Série de tâches
**1)** Répondez à ces questions sur le texte sur les passeports biométriques :
(a) À quelle date la CNIL a-t-elle rendu son avis ?
(b) Que contiendra la base de données prévue par le décret ?
(c) À quel texte européen l'ajout des deux empreintes digitales dans la puce est-il conforme ?
**2)** Extrayez du texte sur les passeports biométriques tout le passage qui va de « Passeports biométriques : la » jusqu'à « 13 décembre 2004. ».
**3)** Prolongez le texte sur les passeports biométriques à partir de l'endroit où il s'arrête.

Texte à lire
******************************
Passeports biométriques : la CNIL réservée sur la création de la première base de données biométriques relatives aux citoyens français Par un avis du 11 décembre 2007, la CNIL s’est prononcée sur le projet de décret permettant la délivrance des nouveaux passeports biométriques. Ce décret prévoit également la constitution d’une base de données contenant empreintes digitales et photographie numérisée des demandeurs de passeport.
La CNIL s’est prononcée 11 décembre 2007 sur le décret instituant le nouveau passeport biométrique (décret du 30 avril 2008). Ce passeport comportera comme le passeport actuel une puce électronique, qui contiendra non plus seulement la photographie de son titulaire, comme c’est le cas actuellement, mais aussi ses deux empreintes digitales, conformément au règlement européen du 13 décembre 2004.
******************************
Données d'entrée
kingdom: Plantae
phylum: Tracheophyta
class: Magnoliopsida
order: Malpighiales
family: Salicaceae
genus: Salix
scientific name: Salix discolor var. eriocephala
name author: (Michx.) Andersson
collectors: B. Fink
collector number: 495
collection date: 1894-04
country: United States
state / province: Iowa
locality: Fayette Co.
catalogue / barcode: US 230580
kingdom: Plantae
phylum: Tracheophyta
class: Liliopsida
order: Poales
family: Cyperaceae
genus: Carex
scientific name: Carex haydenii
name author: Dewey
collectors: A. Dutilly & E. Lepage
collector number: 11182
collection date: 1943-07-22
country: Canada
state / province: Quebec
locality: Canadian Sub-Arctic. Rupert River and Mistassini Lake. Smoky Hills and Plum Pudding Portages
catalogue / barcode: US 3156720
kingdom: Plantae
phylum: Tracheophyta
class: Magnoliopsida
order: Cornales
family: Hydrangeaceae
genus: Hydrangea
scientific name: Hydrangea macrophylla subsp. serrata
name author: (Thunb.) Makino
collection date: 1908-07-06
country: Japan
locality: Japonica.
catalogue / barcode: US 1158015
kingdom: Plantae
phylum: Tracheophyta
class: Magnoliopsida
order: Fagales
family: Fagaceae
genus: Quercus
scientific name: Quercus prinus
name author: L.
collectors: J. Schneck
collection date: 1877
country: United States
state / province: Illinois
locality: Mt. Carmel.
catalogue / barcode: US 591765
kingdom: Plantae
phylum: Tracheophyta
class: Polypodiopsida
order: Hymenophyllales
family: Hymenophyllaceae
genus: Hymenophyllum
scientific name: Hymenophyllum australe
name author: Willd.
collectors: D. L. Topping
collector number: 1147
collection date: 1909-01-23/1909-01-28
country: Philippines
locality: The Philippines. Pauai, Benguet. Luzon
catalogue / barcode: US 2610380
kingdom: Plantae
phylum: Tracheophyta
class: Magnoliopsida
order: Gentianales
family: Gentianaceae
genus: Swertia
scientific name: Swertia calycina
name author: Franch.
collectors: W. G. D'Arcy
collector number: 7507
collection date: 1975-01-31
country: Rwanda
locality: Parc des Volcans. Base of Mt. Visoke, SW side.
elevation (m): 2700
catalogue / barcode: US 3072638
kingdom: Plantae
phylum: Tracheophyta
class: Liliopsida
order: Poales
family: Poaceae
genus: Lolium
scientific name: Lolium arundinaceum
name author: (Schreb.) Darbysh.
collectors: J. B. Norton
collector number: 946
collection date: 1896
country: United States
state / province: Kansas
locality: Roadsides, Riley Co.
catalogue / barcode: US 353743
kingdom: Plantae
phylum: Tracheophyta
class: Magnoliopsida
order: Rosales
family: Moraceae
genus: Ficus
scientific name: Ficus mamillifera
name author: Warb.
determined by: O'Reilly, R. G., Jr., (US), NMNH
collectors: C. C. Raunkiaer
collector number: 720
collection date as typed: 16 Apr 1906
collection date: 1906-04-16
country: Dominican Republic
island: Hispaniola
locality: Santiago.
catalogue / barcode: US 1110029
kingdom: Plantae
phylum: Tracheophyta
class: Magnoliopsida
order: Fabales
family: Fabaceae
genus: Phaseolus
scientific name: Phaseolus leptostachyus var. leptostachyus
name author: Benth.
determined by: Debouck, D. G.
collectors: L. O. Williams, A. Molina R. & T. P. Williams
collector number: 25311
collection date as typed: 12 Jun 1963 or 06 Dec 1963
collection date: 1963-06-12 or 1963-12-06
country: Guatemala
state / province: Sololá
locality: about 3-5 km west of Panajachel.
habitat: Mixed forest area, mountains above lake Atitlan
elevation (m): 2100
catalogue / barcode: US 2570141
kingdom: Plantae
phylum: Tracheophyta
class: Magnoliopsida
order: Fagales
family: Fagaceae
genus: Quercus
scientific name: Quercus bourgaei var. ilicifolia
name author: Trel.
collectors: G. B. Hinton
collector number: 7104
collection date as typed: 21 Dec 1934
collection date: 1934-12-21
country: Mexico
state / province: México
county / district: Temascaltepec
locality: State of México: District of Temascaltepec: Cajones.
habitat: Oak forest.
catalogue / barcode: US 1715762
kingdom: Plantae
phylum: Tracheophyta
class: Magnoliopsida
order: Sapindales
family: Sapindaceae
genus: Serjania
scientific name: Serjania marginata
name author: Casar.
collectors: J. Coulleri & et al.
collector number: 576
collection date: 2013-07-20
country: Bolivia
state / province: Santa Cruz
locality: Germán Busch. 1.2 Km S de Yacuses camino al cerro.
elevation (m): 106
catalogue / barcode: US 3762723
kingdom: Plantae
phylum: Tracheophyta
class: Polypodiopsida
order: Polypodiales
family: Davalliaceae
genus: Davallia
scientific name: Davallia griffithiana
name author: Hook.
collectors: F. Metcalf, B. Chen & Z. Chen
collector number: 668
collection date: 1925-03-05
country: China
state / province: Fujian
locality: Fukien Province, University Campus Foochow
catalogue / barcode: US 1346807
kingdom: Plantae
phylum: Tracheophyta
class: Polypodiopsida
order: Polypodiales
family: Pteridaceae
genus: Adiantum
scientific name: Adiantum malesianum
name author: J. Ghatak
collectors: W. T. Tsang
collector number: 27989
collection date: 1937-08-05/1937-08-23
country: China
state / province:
******************************
Réponses dans l'ordre
**1)**
(a) Le 11 décembre 2007.
(b) Les empreintes digitales et la photographie numérisée des demandeurs de passeport.
(c) Au règlement européen du 13 décembre 2004.

**2)**
Passeports biométriques : la CNIL réservée sur la création de la première base de données biométriques relatives aux citoyens français Par un avis du 11 décembre 2007, la CNIL s’est prononcée sur le projet de décret permettant la délivrance des nouveaux passeports biométriques. Ce décret prévoit également la constitution d’une base de données contenant empreintes digitales et photographie numérisée des demandeurs de passeport.
La CNIL s’est prononcée 11 décembre 2007 sur le décret instituant le nouveau passeport biométrique (décret du 30 avril 2008). Ce passeport comportera comme le passeport actuel une puce électronique, qui contiendra non plus seulement la photographie de son titulaire, comme c’est le cas actuellement, mais aussi ses deux empreintes digitales, conformément au règlement européen du 13 décembre 2004.

**3)**
Le décret prévoit aussi la création d’un fichier central comportant les photographies des demandeurs de passeport et les empreintes digitales de leurs huit doigts, ce qui va au-delà de ce qui est prévu par la législation européenne.
Constatant que le dispositif envisagé conduirait à la mise en place de la première base centralisée de données biométriques à finalité administrative portant sur des ressortissants français, la Commission, dont l’avis n’a pas été suivi sur ce point, a tout d’abord considéré que l’ampleur de la réforme et l’importance des questions qu’elle pouvait soulever nécessitait l’intervention du législateur, à l’égal de ce qui est prévu pour le projet de carte d’identité nationale électronique.
Elle a ensuite rappelé qu’une telle base de données biométriques ne pouvait être admise que dans la mesure où elle serait dûment justifiée par un impératif fort de sécurité ou d’ordre public.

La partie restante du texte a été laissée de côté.